--- The task ---
Look through the data below for the line with "Distribution of Bacterial Isolates" and the line with "QDS | 7 days* |", then transcribe exactly from the first through the second, leaving out all pictures.

%%

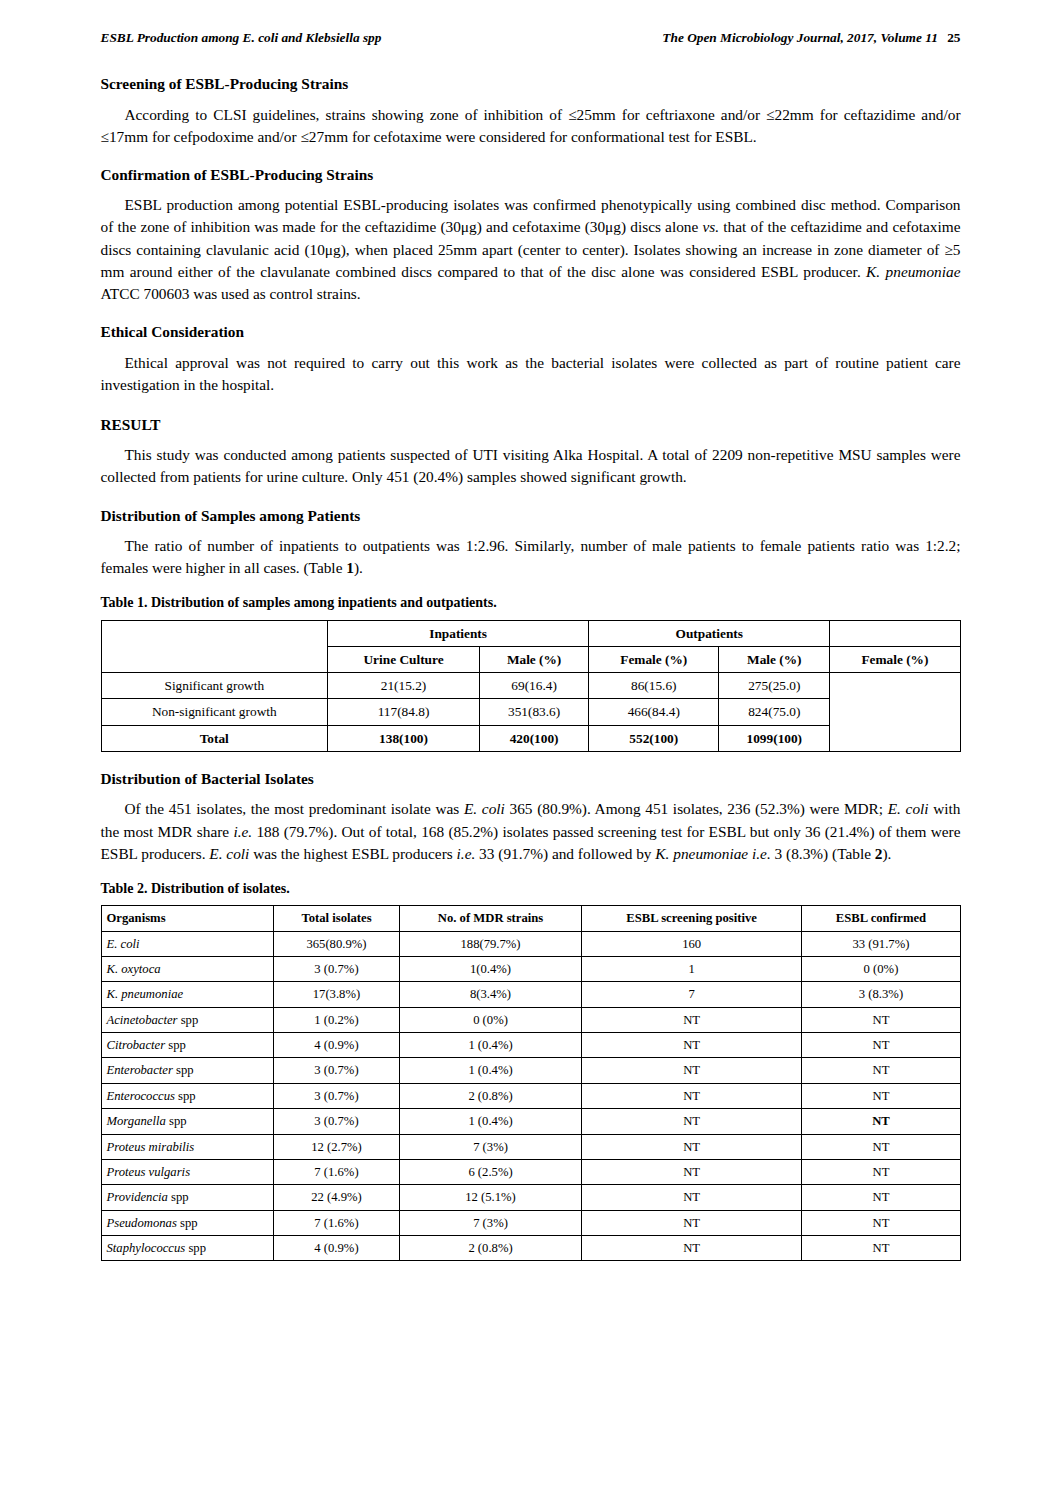ESBL Production among E. coli and Klebsiella spp
The Open Microbiology Journal, 2017, Volume 11 25
Screening of ESBL-Producing Strains
According to CLSI guidelines, strains showing zone of inhibition of ≤25mm for ceftriaxone and/or ≤22mm for ceftazidime and/or ≤17mm for cefpodoxime and/or ≤27mm for cefotaxime were considered for conformational test for ESBL.
Confirmation of ESBL-Producing Strains
ESBL production among potential ESBL-producing isolates was confirmed phenotypically using combined disc method. Comparison of the zone of inhibition was made for the ceftazidime (30μg) and cefotaxime (30μg) discs alone vs. that of the ceftazidime and cefotaxime discs containing clavulanic acid (10μg), when placed 25mm apart (center to center). Isolates showing an increase in zone diameter of ≥5 mm around either of the clavulanate combined discs compared to that of the disc alone was considered ESBL producer. K. pneumoniae ATCC 700603 was used as control strains.
Ethical Consideration
Ethical approval was not required to carry out this work as the bacterial isolates were collected as part of routine patient care investigation in the hospital.
RESULT
This study was conducted among patients suspected of UTI visiting Alka Hospital. A total of 2209 non-repetitive MSU samples were collected from patients for urine culture. Only 451 (20.4%) samples showed significant growth.
Distribution of Samples among Patients
The ratio of number of inpatients to outpatients was 1:2.96. Similarly, number of male patients to female patients ratio was 1:2.2; females were higher in all cases. (Table 1).
Table 1. Distribution of samples among inpatients and outpatients.
| | Inpatients | Outpatients |
| --- | --- | --- |
| Urine Culture | Male (%) | Female (%) | Male (%) | Female (%) |
| Significant growth | 21(15.2) | 69(16.4) | 86(15.6) | 275(25.0) |
| Non-significant growth | 117(84.8) | 351(83.6) | 466(84.4) | 824(75.0) |
| Total | 138(100) | 420(100) | 552(100) | 1099(100) |
Distribution of Bacterial Isolates
Of the 451 isolates, the most predominant isolate was E. coli 365 (80.9%). Among 451 isolates, 236 (52.3%) were MDR; E. coli with the most MDR share i.e. 188 (79.7%). Out of total, 168 (85.2%) isolates passed screening test for ESBL but only 36 (21.4%) of them were ESBL producers. E. coli was the highest ESBL producers i.e. 33 (91.7%) and followed by K. pneumoniae i.e. 3 (8.3%) (Table 2).
Table 2. Distribution of isolates.
| Organisms | Total isolates | No. of MDR strains | ESBL screening positive | ESBL confirmed |
| --- | --- | --- | --- | --- |
| E. coli | 365(80.9%) | 188(79.7%) | 160 | 33 (91.7%) |
| K. oxytoca | 3 (0.7%) | 1(0.4%) | 1 | 0 (0%) |
| K. pneumoniae | 17(3.8%) | 8(3.4%) | 7 | 3 (8.3%) |
| Acinetobacter spp | 1 (0.2%) | 0 (0%) | NT | NT |
| Citrobacter spp | 4 (0.9%) | 1 (0.4%) | NT | NT |
| Enterobacter spp | 3 (0.7%) | 1 (0.4%) | NT | NT |
| Enterococcus spp | 3 (0.7%) | 2 (0.8%) | NT | NT |
| Morganella spp | 3 (0.7%) | 1 (0.4%) | NT | NT |
| Proteus mirabilis | 12 (2.7%) | 7 (3%) | NT | NT |
| Proteus vulgaris | 7 (1.6%) | 6 (2.5%) | NT | NT |
| Providencia spp | 22 (4.9%) | 12 (5.1%) | NT | NT |
| Pseudomonas spp | 7 (1.6%) | 7 (3%) | NT | NT |
| Staphylococcus spp | 4 (0.9%) | 2 (0.8%) | NT | NT |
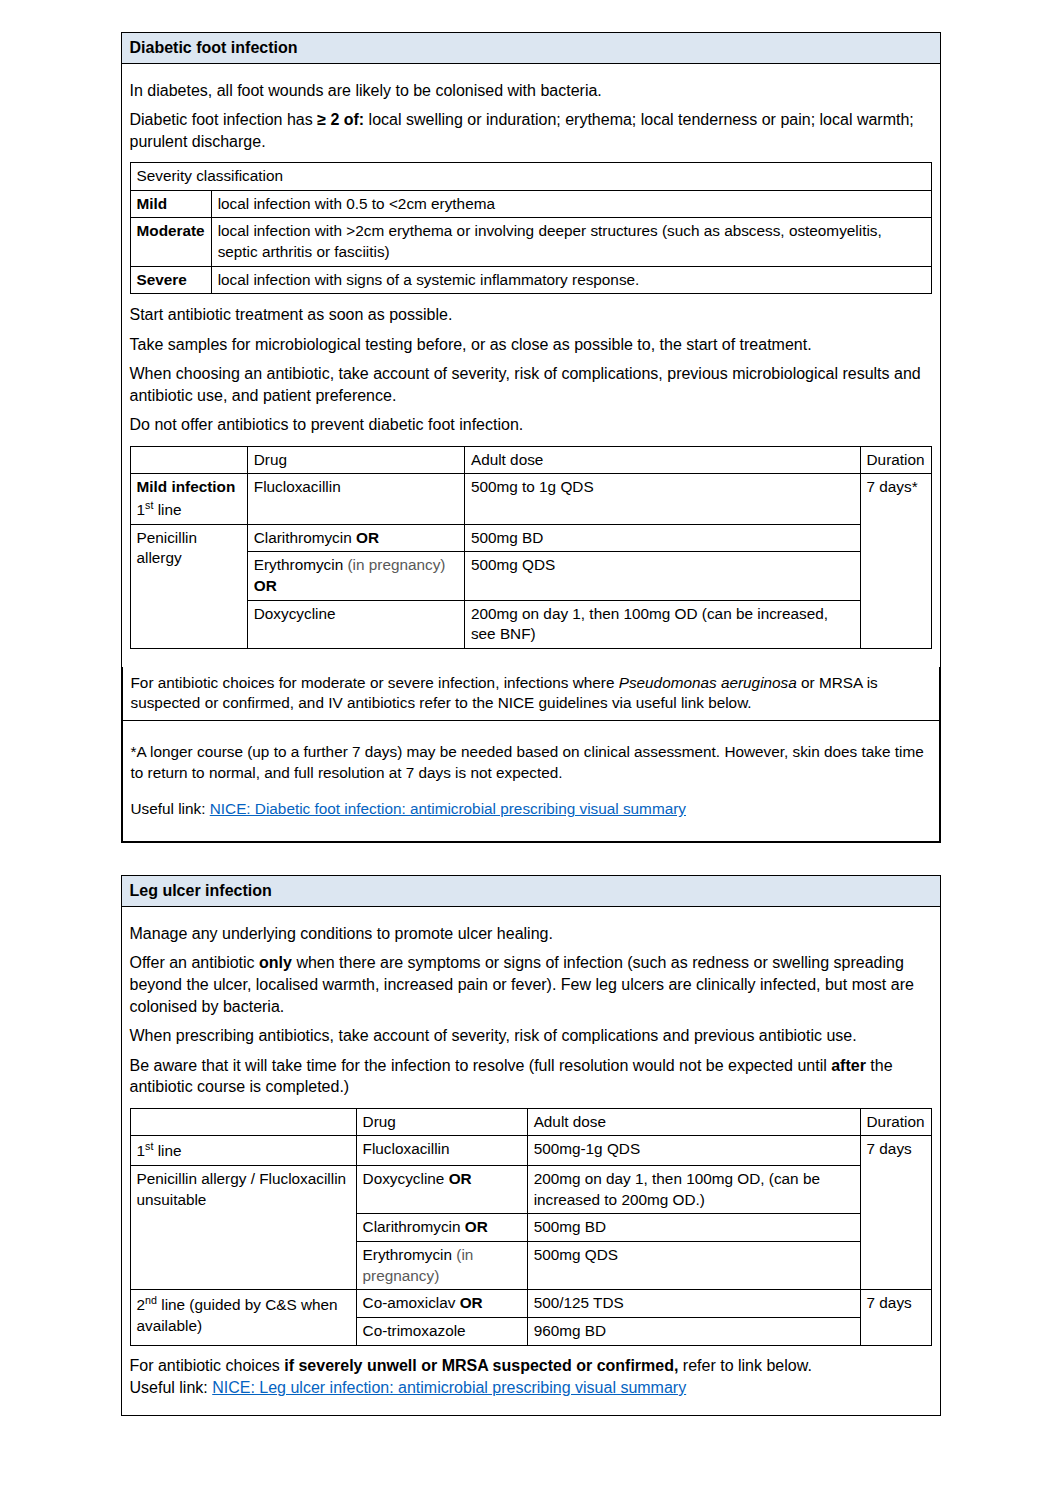Diabetic foot infection
In diabetes, all foot wounds are likely to be colonised with bacteria.
Diabetic foot infection has ≥ 2 of: local swelling or induration; erythema; local tenderness or pain; local warmth; purulent discharge.
| Severity classification |
| Mild | local infection with 0.5 to <2cm erythema |
| Moderate | local infection with >2cm erythema or involving deeper structures (such as abscess, osteomyelitis, septic arthritis or fasciitis) |
| Severe | local infection with signs of a systemic inflammatory response. |
Start antibiotic treatment as soon as possible.
Take samples for microbiological testing before, or as close as possible to, the start of treatment.
When choosing an antibiotic, take account of severity, risk of complications, previous microbiological results and antibiotic use, and patient preference.
Do not offer antibiotics to prevent diabetic foot infection.
| | Drug | Adult dose | Duration |
| Mild infection 1 st line | Flucloxacillin | 500mg to 1g QDS | 7 days* |
| Penicillin allergy | Clarithromycin OR | 500mg BD |
| Erythromycin (in pregnancy) OR | 500mg QDS |
| Doxycycline | 200mg on day 1, then 100mg OD (can be increased, see BNF) |
For antibiotic choices for moderate or severe infection, infections where Pseudomonas aeruginosa or MRSA is suspected or confirmed, and IV antibiotics refer to the NICE guidelines via useful link below.
*A longer course (up to a further 7 days) may be needed based on clinical assessment. However, skin does take time to return to normal, and full resolution at 7 days is not expected.
Useful link: NICE: Diabetic foot infection: antimicrobial prescribing visual summary
Leg ulcer infection
Manage any underlying conditions to promote ulcer healing.
Offer an antibiotic only when there are symptoms or signs of infection (such as redness or swelling spreading beyond the ulcer, localised warmth, increased pain or fever). Few leg ulcers are clinically infected, but most are colonised by bacteria.
When prescribing antibiotics, take account of severity, risk of complications and previous antibiotic use.
Be aware that it will take time for the infection to resolve (full resolution would not be expected until after the antibiotic course is completed.)
| | Drug | Adult dose | Duration |
| 1 st line | Flucloxacillin | 500mg-1g QDS | 7 days |
| Penicillin allergy / Flucloxacillin unsuitable | Doxycycline OR | 200mg on day 1, then 100mg OD, (can be increased to 200mg OD.) |
| Clarithromycin OR | 500mg BD |
| Erythromycin (in pregnancy) | 500mg QDS |
| 2 nd line (guided by C&S when available) | Co-amoxiclav OR | 500/125 TDS | 7 days |
| Co-trimoxazole | 960mg BD |
For antibiotic choices if severely unwell or MRSA suspected or confirmed, refer to link below.
Useful link: NICE: Leg ulcer infection: antimicrobial prescribing visual summary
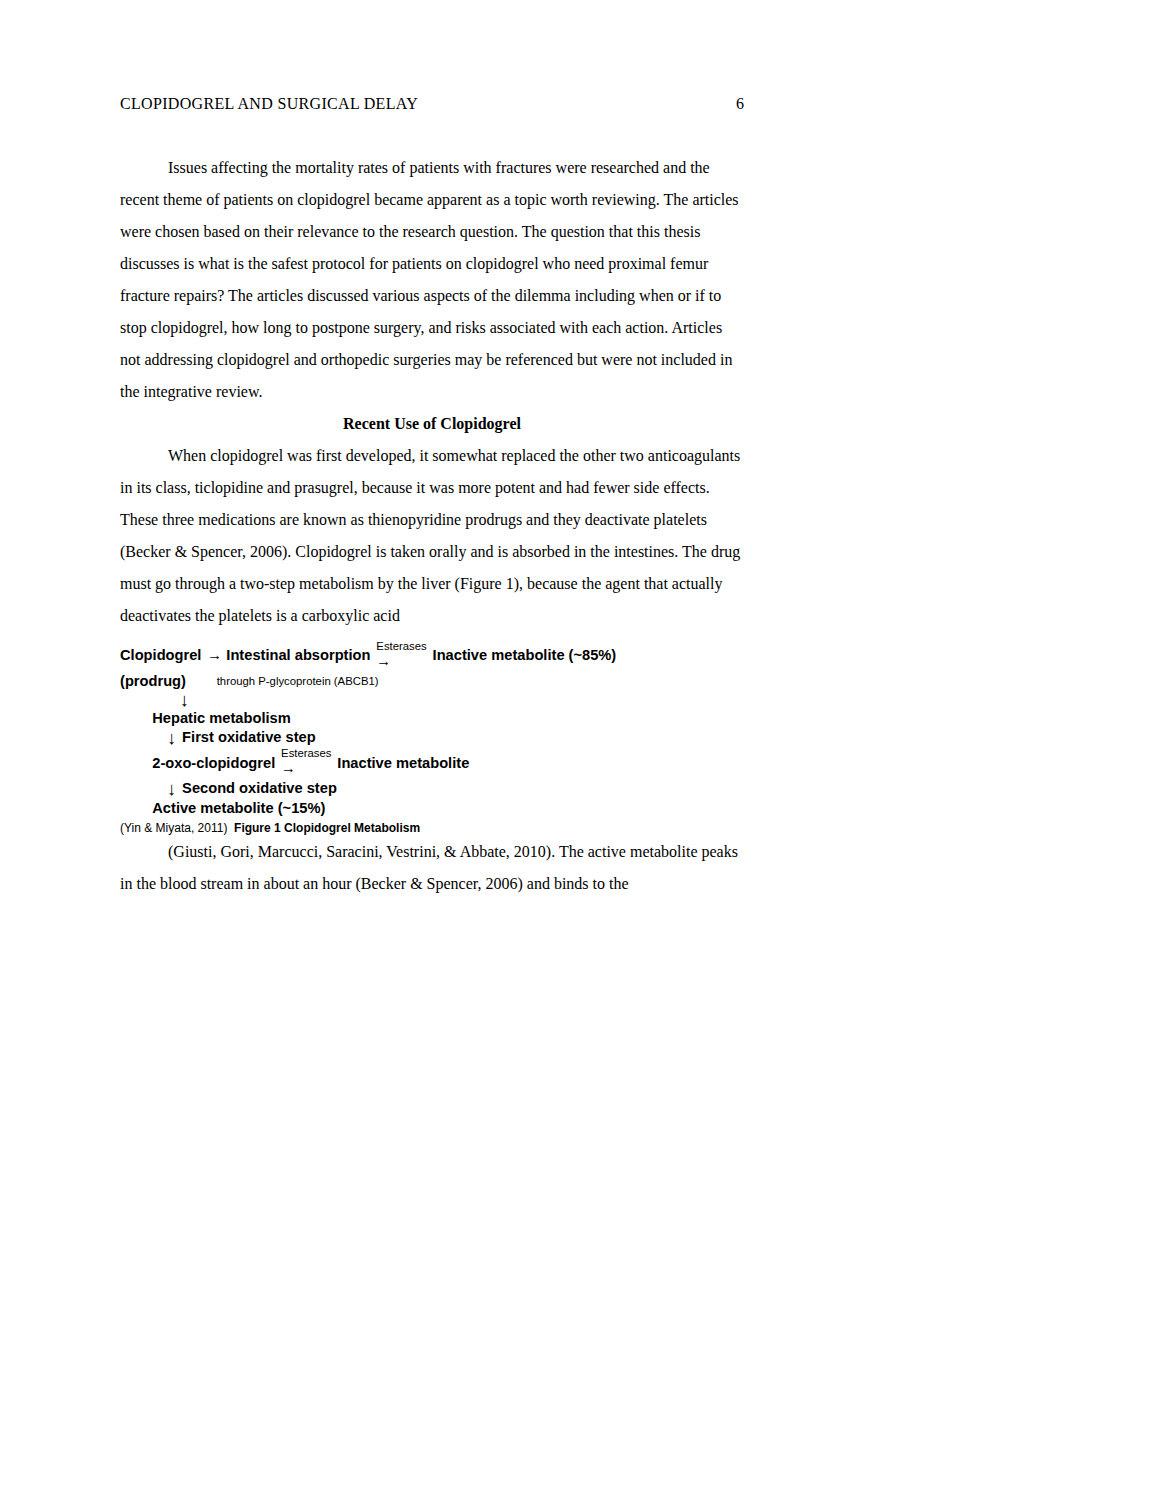Clopidogrel and Surgical Delay 6
Issues affecting the mortality rates of patients with fractures were researched and the recent theme of patients on clopidogrel became apparent as a topic worth reviewing. The articles were chosen based on their relevance to the research question. The question that this thesis discusses is what is the safest protocol for patients on clopidogrel who need proximal femur fracture repairs? The articles discussed various aspects of the dilemma including when or if to stop clopidogrel, how long to postpone surgery, and risks associated with each action. Articles not addressing clopidogrel and orthopedic surgeries may be referenced but were not included in the integrative review.
Recent Use of Clopidogrel
When clopidogrel was first developed, it somewhat replaced the other two anticoagulants in its class, ticlopidine and prasugrel, because it was more potent and had fewer side effects. These three medications are known as thienopyridine prodrugs and they deactivate platelets (Becker & Spencer, 2006). Clopidogrel is taken orally and is absorbed in the intestines. The drug must go through a two-step metabolism by the liver (Figure 1), because the agent that actually deactivates the platelets is a carboxylic acid
Clopidogrel → Intestinal absorption Esterases → Inactive metabolite (~85%)
(prodrug) through P-glycoprotein (ABCB1)
↓
Hepatic metabolism
↓ First oxidative step
2-oxo-clopidogrel Esterases → Inactive metabolite
↓ Second oxidative step
Active metabolite (~15%)
(Yin & Miyata, 2011) Figure 1 Clopidogrel Metabolism
(Giusti, Gori, Marcucci, Saracini, Vestrini, & Abbate, 2010). The active metabolite peaks in the blood stream in about an hour (Becker & Spencer, 2006) and binds to the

%%

--- Answer to the exercise ---
Distribution of Bacterial Isolates
Of the 451 isolates, the most predominant isolate was E. coli 365 (80.9%). Among 451 isolates, 236 (52.3%) were MDR; E. coli with the most MDR share i.e. 188 (79.7%). Out of total, 168 (85.2%) isolates passed screening test for ESBL but only 36 (21.4%) of them were ESBL producers. E. coli was the highest ESBL producers i.e. 33 (91.7%) and followed by K. pneumoniae i.e. 3 (8.3%) (Table 2).
Table 2. Distribution of isolates.
| Organisms | Total isolates | No. of MDR strains | ESBL screening positive | ESBL confirmed |
| --- | --- | --- | --- | --- |
| E. coli | 365(80.9%) | 188(79.7%) | 160 | 33 (91.7%) |
| K. oxytoca | 3 (0.7%) | 1(0.4%) | 1 | 0 (0%) |
| K. pneumoniae | 17(3.8%) | 8(3.4%) | 7 | 3 (8.3%) |
| Acinetobacter spp | 1 (0.2%) | 0 (0%) | NT | NT |
| Citrobacter spp | 4 (0.9%) | 1 (0.4%) | NT | NT |
| Enterobacter spp | 3 (0.7%) | 1 (0.4%) | NT | NT |
| Enterococcus spp | 3 (0.7%) | 2 (0.8%) | NT | NT |
| Morganella spp | 3 (0.7%) | 1 (0.4%) | NT | NT |
| Proteus mirabilis | 12 (2.7%) | 7 (3%) | NT | NT |
| Proteus vulgaris | 7 (1.6%) | 6 (2.5%) | NT | NT |
| Providencia spp | 22 (4.9%) | 12 (5.1%) | NT | NT |
| Pseudomonas spp | 7 (1.6%) | 7 (3%) | NT | NT |
| Staphylococcus spp | 4 (0.9%) | 2 (0.8%) | NT | NT |
Diabetic foot infection
In diabetes, all foot wounds are likely to be colonised with bacteria.
Diabetic foot infection has ≥ 2 of: local swelling or induration; erythema; local tenderness or pain; local warmth; purulent discharge.
| Severity classification |
| Mild | local infection with 0.5 to <2cm erythema |
| Moderate | local infection with >2cm erythema or involving deeper structures (such as abscess, osteomyelitis, septic arthritis or fasciitis) |
| Severe | local infection with signs of a systemic inflammatory response. |
Start antibiotic treatment as soon as possible.
Take samples for microbiological testing before, or as close as possible to, the start of treatment.
When choosing an antibiotic, take account of severity, risk of complications, previous microbiological results and antibiotic use, and patient preference.
Do not offer antibiotics to prevent diabetic foot infection.
| | Drug | Adult dose | Duration |
| Mild infection 1 st line | Flucloxacillin | 500mg to 1g QDS | 7 days* |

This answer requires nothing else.